Due to the popularity of the 35 mm standard, camera–lens combinations are often described in terms of their 35 mm-equivalent focal length, that is, the focal length of a lens that would have the same angle of view, or field of view, if used on a full-frame 35 mm camera. Use of a 35 mm-equivalent focal length is particularly common with digital cameras, which often use sensors smaller than 35 mm film, and so require correspondingly shorter focal lengths to achieve a given angle of view, by a factor known as the crop factor.
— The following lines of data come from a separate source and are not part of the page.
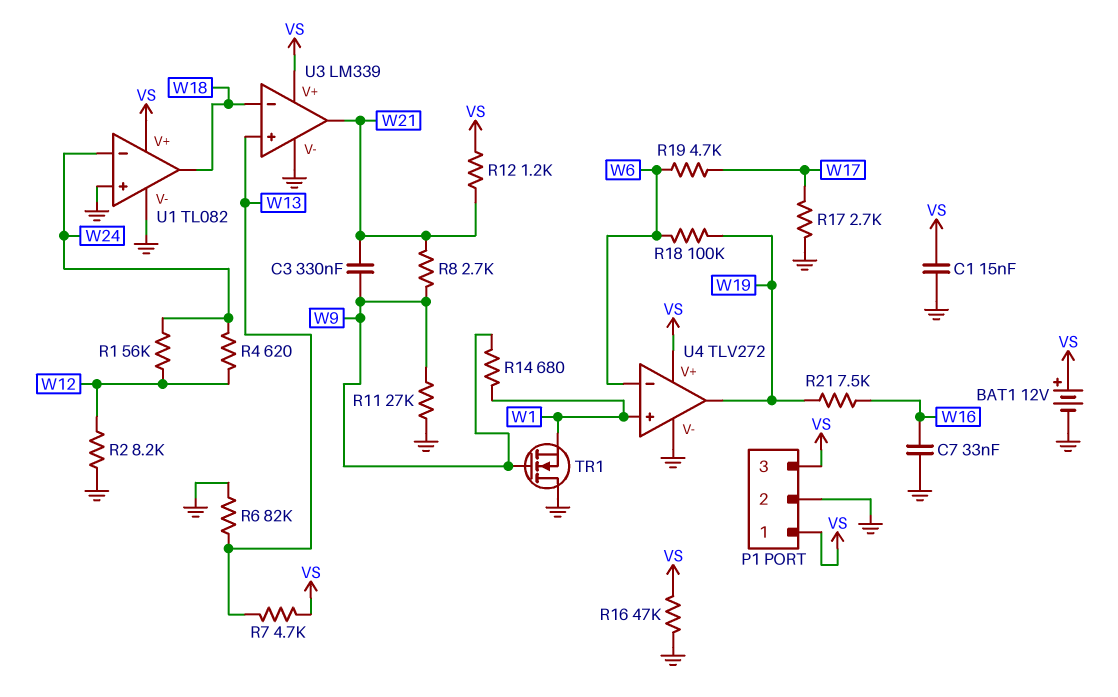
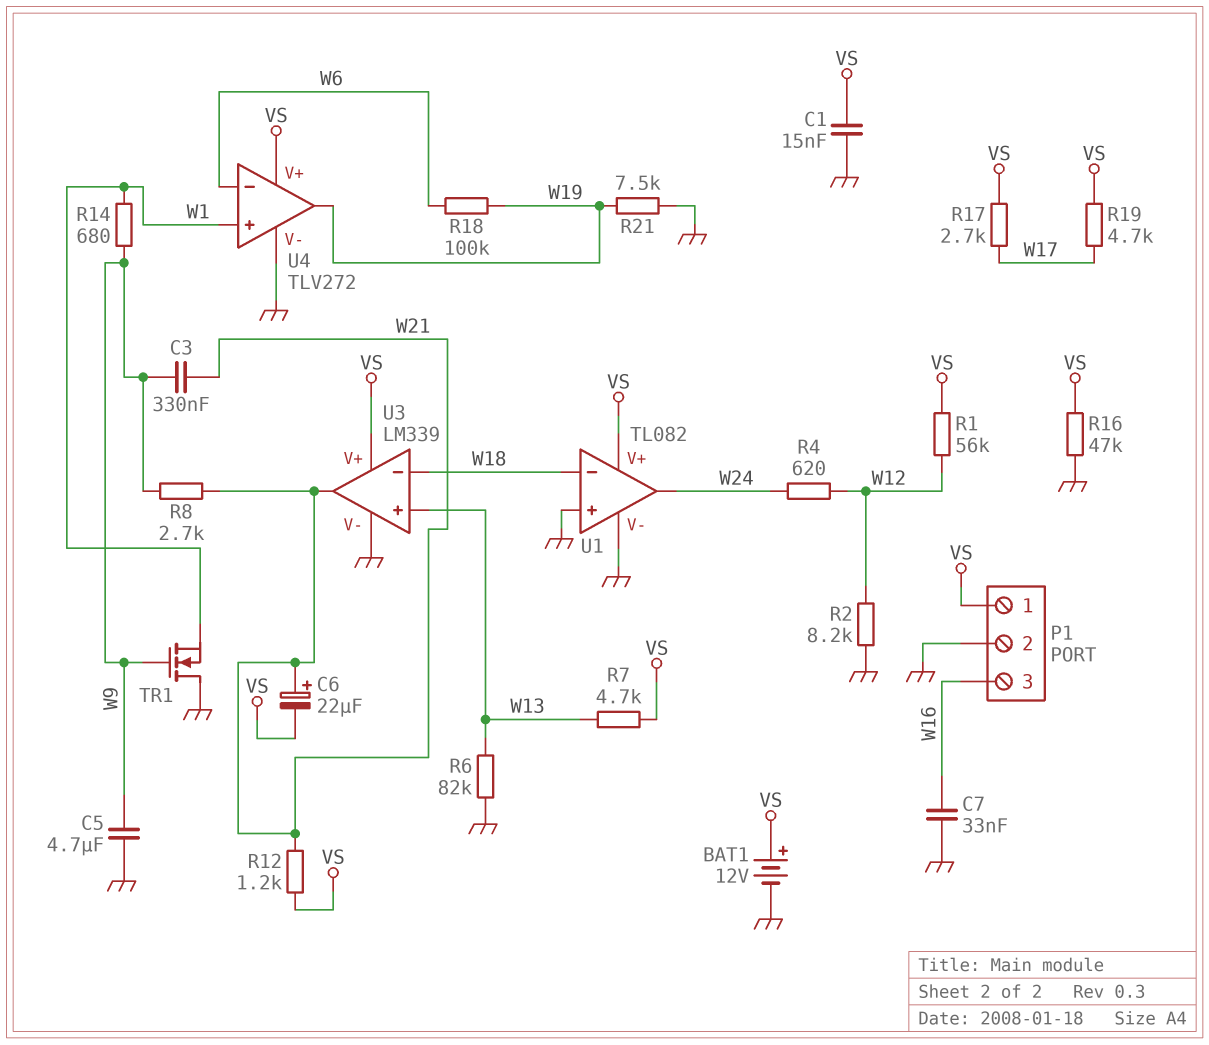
C5: none -> 4.7uF (GND, W9)
C6: none -> 22uF (plus W21, minus VS)
P1 pin 3: VS -> W16
R1: 56k (W12, W24) -> 56k (VS, W12)
R11: 27k (GND, W9) -> none
R17: 2.7k (GND, W17) -> 2.7k (VS, W17)
R19: 4.7k (W6, W17) -> 4.7k (VS, W17)
R21: 7.5k (W16, W19) -> 7.5k (GND, W19)
U1 pin in-: W24 -> W18
U1 pin out: W18 -> W24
https://en.wikipedia.org/wiki/Normal_lens#The_image_circle posted:

A normal lens typically has an angle of view that is close to one radian (~57.296˚) of the optical system's image circle.[citation needed] For 135 format (24 x 36 mm), with an escribed image circle diameter equal to the diagonal of the frame (43.266 mm), the focal length that has an angle of one radian of the escribed circle is 39.6 mm; the focal length that has an angle of one radian of the horizontally-bound inscribed image circle, is 33 mm; the focal length that has an angle of one radian of the vertically-bound inscribed circle, is 22 mm. This correlates with the popularity of 35 and 24 mm lenses, and the existence of 40 mm lenses, albeit the latter in a more restrained offer. A 50 mm lens has a vertical-bound inscribed circle angle of view of ~0.5 radians. A 70 mm focal length (typically only available in zoom lenses) has a horizontally-bound inscribed circle angle of view of ~0.5 radians. An 85 mm lens has an escribed (frame diagonal) circle angle of view of ~0.5 radians. Effectively, the 24, 35 and 40 mm trio have a 1:2 relation to the 50, 70 and 85 trio of focal lengths. "Normal" lenses, those that cover one radian in at least one of their inscribed or escribed image circles, belong to the first group, with 35 and 40 mm lenses closer to one radian than 50mm lenses.

:science:

These Wikipedia articles seem a bit like academese, at least to me right now, so I think I sort of get what they're saying, but I don't really feel like taking the time right now to really parse the whole thing.


Either way, it's kind of cool. I guess the TL;DR is the common lens focal lengths result in a field of view very close to 0.5 radians or 1 radian (across the vertical, horizontal, or diagonal axis depending on the focal length) on 35mm film/sensors.